Tropical cyclones are one of the costliest and deadliest natural hazards affecting the U.S. While NOAA has significantly improved hurricane track forecasts over the last few decades, intensity forecast improvements have lagged in comparison. Warm ocean waters provide the fuel for tropical cyclones and can have a major impact on their intensity. Unexpected rapid intensification of tropical cyclones in the hours before landfall can catch coastal communities off guard with deadly consequences, while unexpected rapid weakening can erode public trust in forecasts and evacuation guidance, and can lead to costly and unnecessary evacuations. Local governments and decision-makers need accurate hurricane forecasts to make cost-effective preparation and evacuation decisions that impact human life and property.
Accurate representation of the upper ocean in models is critical when forecasting hurricane intensity; however, there is a major shortage of subsurface ocean observations available to the models that are used for intensity forecasts. Underwater gliders are uniquely suited to fill this observing gap.
Gliders are one component of a suite of complementary observing platforms gathering critical data that help scientists understand and predict hurricanes. Collectively, these systems capture subsurface, air-sea interface, and atmospheric information to gain a full understanding and picture of the dynamics and processes affecting hurricane intensity and movement. These platforms include Argo floats, eXpendable BathyThermographs (XBTs), moored buoys, surface drifters, satellites, and high frequency radars.

*Extracted records*
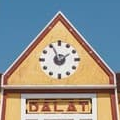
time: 1:56
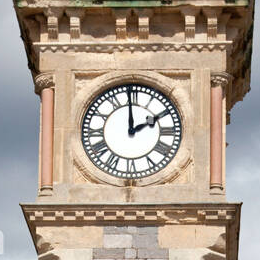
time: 1:59
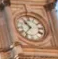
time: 10:36
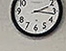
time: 2:16
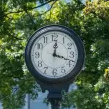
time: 12:18
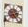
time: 2:23
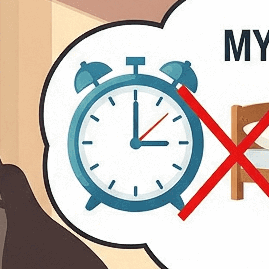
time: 3:00
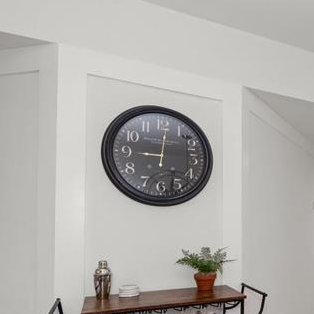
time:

*Prompt*
Please reproduce the hurricane forecasting passage above in full, word for word.

*Response*
Tropical cyclones are one of the costliest and deadliest natural hazards affecting the U.S. While NOAA has significantly improved hurricane track forecasts over the last few decades, intensity forecast improvements have lagged in comparison. Warm ocean waters provide the fuel for tropical cyclones and can have a major impact on their intensity. Unexpected rapid intensification of tropical cyclones in the hours before landfall can catch coastal communities off guard with deadly consequences, while unexpected rapid weakening can erode public trust in forecasts and evacuation guidance, and can lead to costly and unnecessary evacuations. Local governments and decision-makers need accurate hurricane forecasts to make cost-effective preparation and evacuation decisions that impact human life and property.
Accurate representation of the upper ocean in models is critical when forecasting hurricane intensity; however, there is a major shortage of subsurface ocean observations available to the models that are used for intensity forecasts. Underwater gliders are uniquely suited to fill this observing gap.
Gliders are one component of a suite of complementary observing platforms gathering critical data that help scientists understand and predict hurricanes. Collectively, these systems capture subsurface, air-sea interface, and atmospheric information to gain a full understanding and picture of the dynamics and processes affecting hurricane intensity and movement. These platforms include Argo floats, eXpendable BathyThermographs (XBTs), moored buoys, surface drifters, satellites, and high frequency radars.